22 octobre 2009

Bill Frisell plays Richter 858

C'est un sacré musicien qui se produisait mardi dernier à Ramonville, une sorte d'extra-terrestre dont on ne sait dans quelle mesure il relève du jazz (son étiquette la plus répandue), du folklore imaginaire, de Zappa, Cage ou, plus sûrement, d'art contemporain. Tout, en effet, dans la posture scénique de Bill Frisell, dans son parcours musical et, à cette occasion, le projet qu'il présentait, absolument tout y contribue.

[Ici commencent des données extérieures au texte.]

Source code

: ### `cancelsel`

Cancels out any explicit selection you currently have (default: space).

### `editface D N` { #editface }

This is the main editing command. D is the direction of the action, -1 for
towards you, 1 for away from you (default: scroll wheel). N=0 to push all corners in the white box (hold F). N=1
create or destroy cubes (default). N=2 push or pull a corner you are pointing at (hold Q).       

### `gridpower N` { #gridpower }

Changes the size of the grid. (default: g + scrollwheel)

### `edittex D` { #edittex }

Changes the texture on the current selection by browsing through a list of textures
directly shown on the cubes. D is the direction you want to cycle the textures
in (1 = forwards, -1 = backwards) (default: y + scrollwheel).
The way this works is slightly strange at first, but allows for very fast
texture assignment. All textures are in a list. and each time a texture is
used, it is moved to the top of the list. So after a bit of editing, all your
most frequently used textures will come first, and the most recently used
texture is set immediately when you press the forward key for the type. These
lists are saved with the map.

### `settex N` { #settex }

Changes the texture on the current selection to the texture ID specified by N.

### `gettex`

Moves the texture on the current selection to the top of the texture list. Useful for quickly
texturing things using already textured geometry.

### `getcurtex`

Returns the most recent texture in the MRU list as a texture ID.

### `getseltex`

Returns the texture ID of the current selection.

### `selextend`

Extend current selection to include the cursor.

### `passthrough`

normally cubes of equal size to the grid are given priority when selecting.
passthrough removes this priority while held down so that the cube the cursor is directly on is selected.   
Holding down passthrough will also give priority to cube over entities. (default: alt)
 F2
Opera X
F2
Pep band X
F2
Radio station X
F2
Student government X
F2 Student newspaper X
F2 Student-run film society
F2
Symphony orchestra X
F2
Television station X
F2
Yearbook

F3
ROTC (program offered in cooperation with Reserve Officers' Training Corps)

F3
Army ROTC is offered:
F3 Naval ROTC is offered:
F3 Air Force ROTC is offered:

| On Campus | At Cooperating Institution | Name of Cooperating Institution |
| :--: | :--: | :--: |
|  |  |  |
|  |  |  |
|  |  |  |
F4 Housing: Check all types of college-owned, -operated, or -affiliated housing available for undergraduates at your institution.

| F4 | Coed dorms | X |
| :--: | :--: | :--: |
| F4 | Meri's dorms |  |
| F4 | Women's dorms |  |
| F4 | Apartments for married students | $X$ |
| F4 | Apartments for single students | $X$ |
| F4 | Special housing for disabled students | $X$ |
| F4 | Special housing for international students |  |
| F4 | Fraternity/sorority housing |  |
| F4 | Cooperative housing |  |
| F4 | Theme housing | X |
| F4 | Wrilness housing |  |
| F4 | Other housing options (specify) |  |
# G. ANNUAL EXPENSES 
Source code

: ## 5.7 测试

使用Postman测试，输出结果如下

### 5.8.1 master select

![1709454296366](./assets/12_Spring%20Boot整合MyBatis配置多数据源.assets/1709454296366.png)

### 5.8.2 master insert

On devine une approche picturale de la musique et, dans le centre culturel de Ramonville-Saint-Agne (au demeurant fort approprié), il n'était pas absurde de se demander si les pupitres portaient des partitions ou des toiles. Celles de Richter en l'occurence puisqu'il était au centre du projet. Et l'idée de composer à partir de ce photographe devenu peintre pouvait nous faire appréhender un niveau d'abstraction peu abordable. Attention, dissonances possibles...
Mais l'univers du quartet de Bill Frisell, c'est d'abord celui de l'intelligence et c'est un questionnement sur l'articulation abstraction/musique narrative nourri d'un imaginaire débordant. C'est aussi un rythme ralenti qui permet la déclinaison de milliards de motifs. Bref, on est beaucoup dans la musique répétitive où tout se joue dans les touchers et les nuances, dans ces infimes décalages qui créent cette sensation de transe. Ces motifs, déclinés à l'infini, sur un rythme obsédant, étaient-ce ceux de Richter à l'oeuvre sur sa toile? Non, réellement, la peinture n'était pas loin et ce concert fut un des plus merveilleux qui m'ait été donnés à voir.
A la fin, après les salutations d'usage, il y eut, pour notre plus grand bonheur, deux rappels à l'issue desquels cet extraordinaire monsieur quitta les bras de sa Telecaster et nous laissa, pour encore de longues heures, avec de fabuleuses images.